How often have you opened a bottle of wine, only to not finish it and forget about it? As it sits in your fridge or on your counter, it oxidizes and the flavours become lost and a little less desirable. You tell yourself you can cook with the wine, but never actually get around to using it to cook and inevitably just throw it away.
Well, we’re here to tell you that wine can be saved, made into a syrup to be used in cocktails! For an even fresher flavour, you can use fresh wines (white is preferred for its fruitiness and acidity) or even a sparkling wine! We’ve found great success using Rieslings and Prosecco for syrups for their green fruit and tropical fruit profiles. It’s a simple matter of mixing one part wine with one part sugar, and simmering in a saucepan until the sugars have dissolved. Depending on the wine you choose, you will have different flavour profiles. You can even use non-alcoholic sparkling wines, such as Gruvi Dry Secco which makes for a phenomenal syrup!
- ½ Cup White Wine or Sparkling Wine
- ½ Cup Sugar
- Add your wine or sparkling wine to a small saucepan.
- Add the sugar.
- Give it a stir to incorporate the sugar and wine together.
- Set the stove to medium heat and gently simmer.
- Remove from heat as soon as all the sugar has dissolved.
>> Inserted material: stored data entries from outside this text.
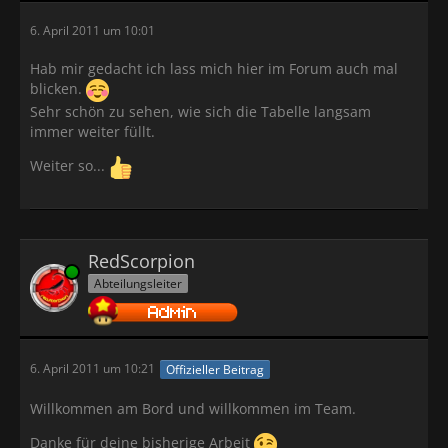
6. April 2011 um 10:01
Hab mir gedacht ich lass mich hier im Forum auch mal
blicken.
Sehr schön zu sehen, wie sich die Tabelle langsam
immer weiter füllt.
Weiter so...
RedScorpion
Online
Abteilungsleiter
6. April 2011 um 10:21
Offizieller Beitrag
Willkommen am Bord und willkommen im Team.
Danke für deine bisherige Arbeit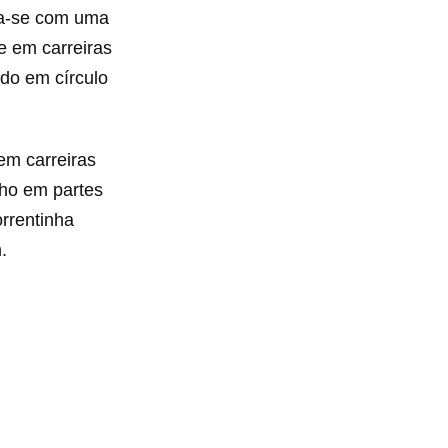
cia-se com uma
se em carreiras
ado em círculo
em carreiras
alho em partes
orrentinha
.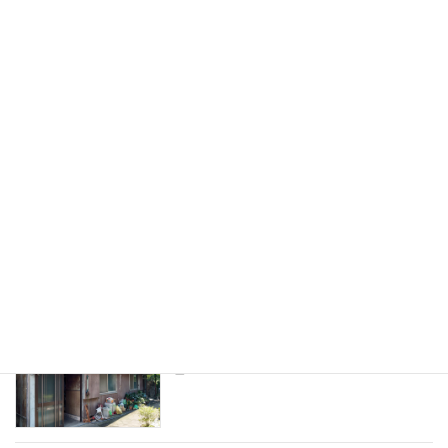
2025年1月17日
家財道具撤去工事スタートです
現場日記
2024年9月16日
一宮市残置物撤去及び倉庫解体完了致し
現場日記
ました
2024年9月3日
一宮市林様邸解体スタートです
現場日記
2024年9月3日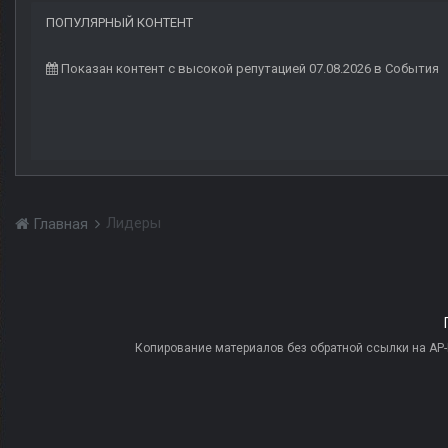
ПОПУЛЯРНЫЙ КОНТЕНТ
Показан контент с высокой репутацией 07.08.2026 в События
Лидеры
Главная
Копирование материалов без обратной ссылки на AP-PR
- Let cool to room temperature.
- Bottle in a clean jar or glass bottle.
- Keeps for one week.
NOTE: If you wish to modify this recipe further, add some elements to the syrup before simmering. You can add slices of citrus, ginger, or even spices to add complexity to your syrups flavour. While simmering, be sure to taste frequently and then strain out the solids once the desired flavour strength is achieved. Chill and then refrigerate as normal.